Walsh hoping Cork follow Rebel hurlers’ example as they prepare to face down favourites Dublin

Versatile star inspired by memories of the 2010 semi-final victory over the Dubs at Croke Park

Cork’s Aidan Walsh celebrates scoring his side’s goal during their round four qualifier clash against Galway at Croke Park last Saturday. Photograph: Inpho

Cork’s Aidan Walsh celebrates scoring his side’s goal during their round four qualifier clash against Galway at Croke Park last Saturday. Photograph: Inpho


“Looking back I was just a bit naïve. I didn’t really take much notice of it. I still think about it a lot. I remember walking around in the parade in front of the Hill . . . ”

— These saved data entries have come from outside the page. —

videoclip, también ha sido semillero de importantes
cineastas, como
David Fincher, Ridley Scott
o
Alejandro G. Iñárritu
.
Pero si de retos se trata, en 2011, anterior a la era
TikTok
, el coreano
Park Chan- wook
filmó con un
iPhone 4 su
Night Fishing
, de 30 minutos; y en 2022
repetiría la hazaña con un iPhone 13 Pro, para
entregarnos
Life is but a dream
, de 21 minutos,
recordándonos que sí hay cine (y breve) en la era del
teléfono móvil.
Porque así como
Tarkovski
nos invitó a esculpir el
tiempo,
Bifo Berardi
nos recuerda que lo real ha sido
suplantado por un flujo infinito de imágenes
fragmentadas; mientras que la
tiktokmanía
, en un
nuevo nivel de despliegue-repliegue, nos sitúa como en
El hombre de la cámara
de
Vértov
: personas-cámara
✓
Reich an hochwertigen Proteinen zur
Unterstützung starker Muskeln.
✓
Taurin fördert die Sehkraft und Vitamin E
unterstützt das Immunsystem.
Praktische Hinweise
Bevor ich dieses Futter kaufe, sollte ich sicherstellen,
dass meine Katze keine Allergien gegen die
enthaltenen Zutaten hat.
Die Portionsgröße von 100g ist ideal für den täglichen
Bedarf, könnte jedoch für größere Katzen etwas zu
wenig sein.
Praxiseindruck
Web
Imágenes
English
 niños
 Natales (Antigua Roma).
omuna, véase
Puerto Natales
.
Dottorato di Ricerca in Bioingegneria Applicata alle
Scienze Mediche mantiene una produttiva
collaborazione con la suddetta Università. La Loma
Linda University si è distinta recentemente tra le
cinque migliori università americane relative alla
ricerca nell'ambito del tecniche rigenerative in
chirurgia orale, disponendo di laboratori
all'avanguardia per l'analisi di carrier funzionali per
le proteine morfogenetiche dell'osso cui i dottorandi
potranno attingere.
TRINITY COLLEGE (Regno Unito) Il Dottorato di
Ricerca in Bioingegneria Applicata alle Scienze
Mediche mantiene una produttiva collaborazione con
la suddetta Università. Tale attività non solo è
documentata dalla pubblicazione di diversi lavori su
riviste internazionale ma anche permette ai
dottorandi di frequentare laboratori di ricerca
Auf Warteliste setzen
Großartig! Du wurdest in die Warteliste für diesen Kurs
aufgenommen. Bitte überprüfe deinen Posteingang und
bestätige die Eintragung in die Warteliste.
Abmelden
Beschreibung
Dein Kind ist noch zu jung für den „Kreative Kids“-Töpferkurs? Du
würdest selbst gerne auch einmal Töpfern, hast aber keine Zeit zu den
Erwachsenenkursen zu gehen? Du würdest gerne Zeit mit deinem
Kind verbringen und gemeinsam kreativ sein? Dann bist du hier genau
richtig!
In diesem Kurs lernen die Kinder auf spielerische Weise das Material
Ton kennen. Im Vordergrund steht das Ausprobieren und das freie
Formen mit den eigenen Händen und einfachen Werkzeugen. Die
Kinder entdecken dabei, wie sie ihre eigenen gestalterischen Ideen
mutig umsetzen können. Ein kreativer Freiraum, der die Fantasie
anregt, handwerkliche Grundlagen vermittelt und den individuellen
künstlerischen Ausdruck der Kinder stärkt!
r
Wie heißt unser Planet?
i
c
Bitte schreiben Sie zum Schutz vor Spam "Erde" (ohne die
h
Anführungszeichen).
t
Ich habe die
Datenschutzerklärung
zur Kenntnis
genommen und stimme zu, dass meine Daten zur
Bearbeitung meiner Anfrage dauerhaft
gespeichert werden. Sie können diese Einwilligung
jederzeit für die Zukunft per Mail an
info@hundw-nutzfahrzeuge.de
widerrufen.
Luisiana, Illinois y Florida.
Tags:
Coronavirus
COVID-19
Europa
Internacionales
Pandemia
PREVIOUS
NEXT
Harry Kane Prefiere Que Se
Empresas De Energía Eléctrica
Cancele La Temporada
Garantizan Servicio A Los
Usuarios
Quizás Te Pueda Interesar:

Aidan Walsh has moved up to Dublin since; shares a house with Dublin star Paul Flynn and wants to play football for DCU. Rules and regulations still tangle that process up.

“When you’re retired and finished you look back on those occasions and you hopefully look back with good thoughts, that you gave it your all and you did your best. You just go out the next day and hopefully play to your potential and hopefully that’ll be enough when it comes to the end of the game.”

He is talking about 2010. It was enough that day. Or Dublin threw the All-Ireland semi-final into the arms of Donnacha O’Connor. Take your pick.

Either way, Walsh was this young, marauding midfielder who added the essential ingredient to a Cork team in desperate need of an All Ireland.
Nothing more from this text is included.